A recent retrospective observational study evaluated cancer risk in GH-treated children with advanced CKD who were not receiving renal replacement therapy, who were undergoing maintenance dialysis, or who had received a kidney transplant (54). The findings indicated that children who began to receive GH treatments when they had chronic renal insufficiency and who then received a kidney transplant had a significantly higher incidence of lymphoproliferative disease than children with kidney transplants who had not received GH; however, the odds ratio, adjusted for age and time when manifestations of the lymphoproliferative disease occurred, was 1.88 (95% confidence limits, 1.00 to 3.55, P = 0.05). Moreover, a large proportion of the GH-treated transplant recipients who developed lymphoproliferative disease were Epstein-Barr virus positive, which is a risk factor for this semimalignant disease. Children with CKF who received GH and either did not receive renal replacement therapy or who underwent maintenance dialysis showed no increased risk for lymphoproliferative disease. Moreover, the association between GH treatment and lymphoproliferative disease was only present in the cohort receiving GH in the period 1994 to 1995, but not 1996 to 1998 or 1999 to 2006. Because recombinant human GH has been available since 1986, and since then has only been subjected to formulation changes, other explanations for this association are not unlikely. Thus, this study, although intriguing, can be considered inconclusive. Other studies in children with advanced CKD who were treated with GH to increase stature report GH treatment to be safe (55). A recent consensus statement of several endocrine societies states, “There is no evidence that GH replacement in adults increases the risk of de novo malignancy or recurrence. GH treatment during childhood of survivors of cancer treatment increases slightly the relative risk of a second neoplasia, but there are no comparable data in adults.” “–current recommendations for cancer prevention and early detection in the general population should be implemented” (56). Thus, the foregoing considerations, taken together, do not support a role for GH in inducing cancer, although GH might stimulate the growth of preexisting cancer. Nonetheless, active malignancy is an exclusionary criterion for this trial. Moreover, the OPPORTUNITY™ Trial will use the lowest dose of GH used in the phase 2 trial, 20 μg/kg per day.

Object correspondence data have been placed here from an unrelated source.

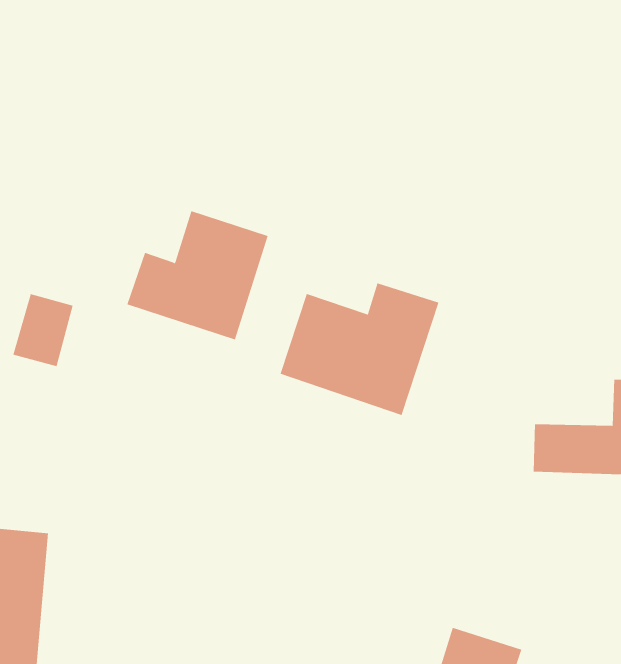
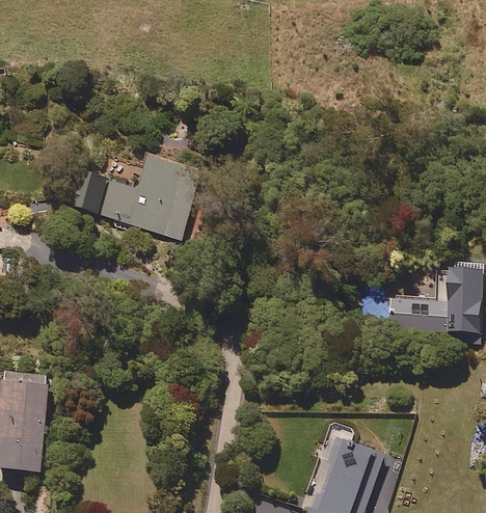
building: [280,282,439,416] -> none
building: [12,294,74,367] -> [70,162,112,213]

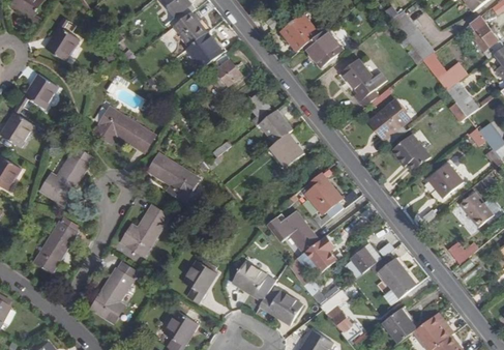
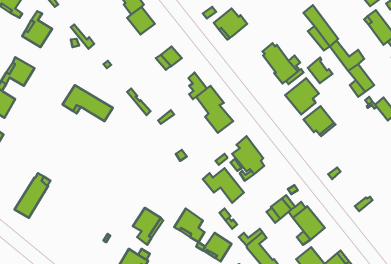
building: [304,29,343,66] -> none
building: [187,32,224,68] -> none
building: none -> [308,58,332,83]
building: [40,146,91,204] -> none
building: [149,153,199,201] -> none
building: [427,162,464,198] -> none
building: [461,193,493,226] -> none
building: [122,205,170,256] -> none
building: [296,235,335,272] -> none
building: [91,261,138,322] -> none

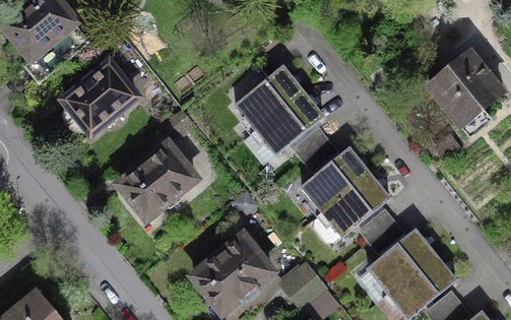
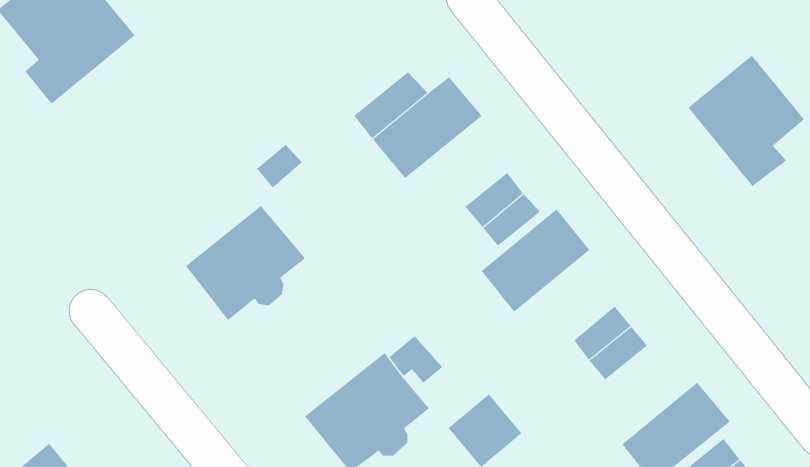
building: [63,63,133,130] -> none
building: [254,89,322,152] -> none
building: [321,172,388,235] -> none
building: [367,229,434,292] -> none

GH treatment is reported to increase mortality in intensive care unit patients (57). Although other studies using similar doses of GH, but with much smaller numbers of individuals treated, demonstrated either beneficial effects or no effects of GH treatment in intensive care unit patients (58,59), the trial protocol stipulates that the injections of GH and placebo will be discontinued in any study patient while he/she is living in an intensive care unit.

Conclusion

The OPPORTUNITY™ Trial will be the largest clinical trial ever carried out with GH in adult MHD patients and one of the largest clinical trials conducted in MHD patients. The key question to be tested is the effect of GH on mortality. Additional clinically relevant secondary hypotheses will also be tested. Patients will be randomized to receive daily injections of GH, 20 μg/kg per day, or an equal volume of placebo for 104 weeks in a double-blind, randomized, placebo-controlled, multicenter clinical trial. Safety issues will be carefully monitored.

Disclosures

J.D.K., A.K.C., J.S.C., M.E.N., B.F.-R., W.E.M., C.W., and T.A.I. are OPPORTUNITY® Trial steering committee members and have received consultant fees from Novo Nordisk A/S. M.L., C.B.D., and J.W. are employees of Novo Nordisk A/S.